Passos Coelho anuncia no Parlamento que contrato com Lusoponte já está assinado

Passos Coelho anuncia no Parlamento que contrato com Lusoponte já está assinado

O tema Lusoponte voltou aos debates parlamentares quinzenais, novamente pela mão do coordenador do Bloco de Esquerda, Francisco Louçã.

Madalena Salema /
O líder bloquista questionou o primeiro-ministro sobre “um despacho do secretário de Estado das Obras Públicas [Sérgio Silva Monteiro] que propõe isentar a Lusoponte de acréscimo de imposto e propõe devolver-lhe 51 milhões de euros desse imposto”.

Na resposta, Pedro Passos Coelho garantiu que não há qualquer isenção e que vai ser feito um acerto com a Lusoponte, porque já foi assinada a revisão do acordo.

“O acordo foi assinado ontem. E não inclui qualquer compensação relativamente àquilo que se designou derramas estaduais, resultante da variação de impostos”, assegurou Passos Coelho, acrescentando que “hoje se fará acerto de modo a que haja restituição [pela Lusoponte] daquilo que a Lusoponte ficou em avanço relativamente à compensação pelas portagens de agosto”.

O chefe do Executivo sublinhou que não há qualquer desautorização em relação a Sérgio Silva Monteiro, porque “só há um Governo”.

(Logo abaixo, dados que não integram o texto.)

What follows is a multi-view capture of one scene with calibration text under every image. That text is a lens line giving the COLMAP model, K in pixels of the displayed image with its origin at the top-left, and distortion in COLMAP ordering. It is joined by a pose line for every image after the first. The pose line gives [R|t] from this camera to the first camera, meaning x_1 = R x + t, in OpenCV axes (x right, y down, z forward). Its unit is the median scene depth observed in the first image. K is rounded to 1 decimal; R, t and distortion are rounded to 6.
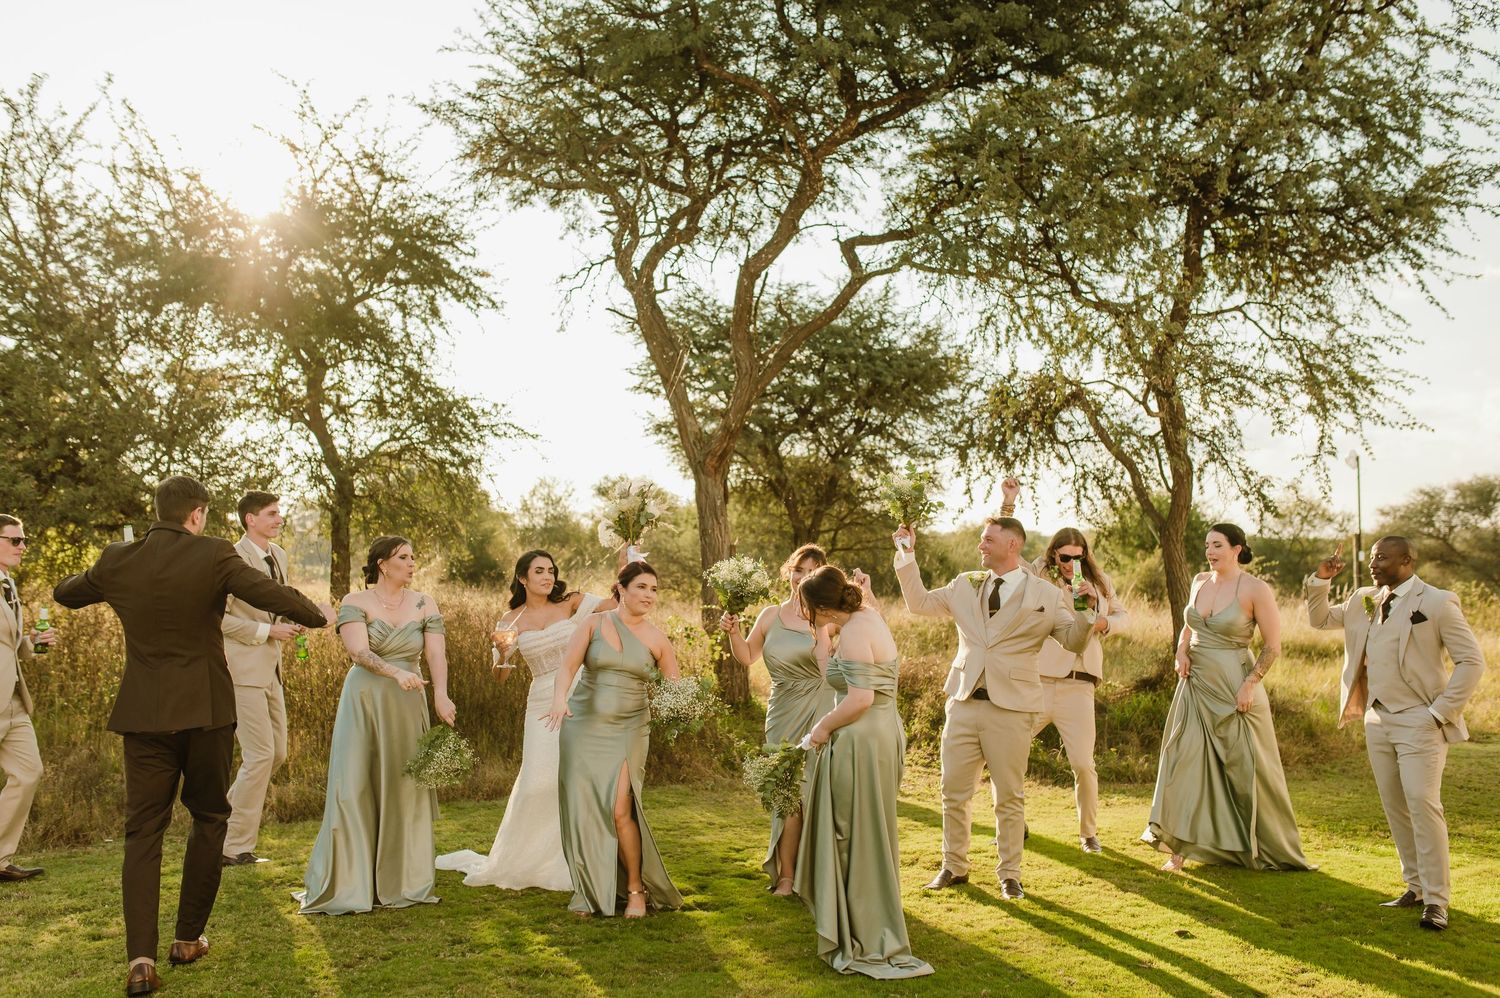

As previsões do Banco de Portugal estiveram também em debate, depois de o secretário-geral do PCP, Jerónimo de Sousa, ter falado em “mentira pensada” do Governo sobre o desemprego. Passos Coelho lembrou que há no Orçamento Retificativo um “ajustamento em alta da previsão do desemprego”.

Por outro lado, o secretário-geral do PS, António José Seguro, criticou a lei dos compromissos, afirmando que vai paralisar o país. Passos Coelho discordou e frisou que a legislação apenas aumenta a responsabilidade.

Porém, a frase deste debate parlamentar foi proferida por Heloísa Apolónia, do Partido Ecologista “Os Verdes”. “O senhor primeiro-ministro está a ficar demasiado socrático”, disse, queixando-se de que Passos Coelho não responde àquilo que se lhe pergunta.